* Document segment:
Start of Block

Creating a Culture of Inquiry Through the Use of Model Lessons

This article really demonstrates what can be accomplished when schools embrace collaboration. Included is a pdf file of a sample schedule that would be a great jumping-off point for any school that might want to follow suit. Below is the beginning of the article. If you'd like to read it in its entirety, simple click on the hyperlink at the end:

Creating a Culture of Inquiry Through the Use of Model Lessons

By:
Suzanne Linebarger
Date: January 8, 2010

Summary: Suzanne Linebarger, associate director of the Northern California Writing Project, describes how the site conducts an inservice program of model lessons that supports collective teacher inquiry into key concepts in teaching reading and writing.  

The students in TJ's third grade classroom listen intently as their guest teacher, a Northern California Writing Project (NCWP) teacher-consultant, reads an article about how ancient Egyptians mummified bodies. Four teachers—third and fourth grade colleagues of TJ's—sit with him in the back of the room watching this model lesson and taking notes as part of a yearlong inservice series anchored by model lessons.

Model lessons are like lab lessons, where an experienced teacher-consultant demonstrates key concepts in the teaching of writing in the classrooms of the teachers to whom the writing project is providing professional development. These lessons are followed by a collective debriefing session where teachers design inquiries into the schoolwide use of the concept demonstrated.

This classroom in Sierra Avenue Elementary School, a diverse rural school near Oroville, California, with nearly 80 percent of its students coming from families receiving AFDC assistance, is a good example of how NCWP uses model lesson structures in multisession inservice programs.

End of Block

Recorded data
Start of Block

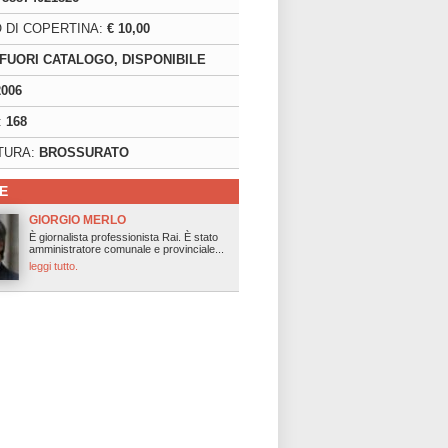
 DI COPERTINA:
€ 10,00
FUORI CATALOGO, DISPONIBILE
2006
:
168
TURA:
BROSSURATO
E
GIORGIO MERLO
È giornalista professionista Rai. È stato
amministratore comunale e provinciale...
leggi tutto.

End of Block

* What you have to do:
Answer these questions using the article on model lessons above.
1. What position does Suzanne Linebarger hold?
2. What grade does TJ teach?
3. What share of Sierra Avenue Elementary School's students come from families receiving AFDC assistance?

* Response to the exercise:
1. She is associate director of the Northern California Writing Project.
2. Third grade.
3. Nearly 80 percent.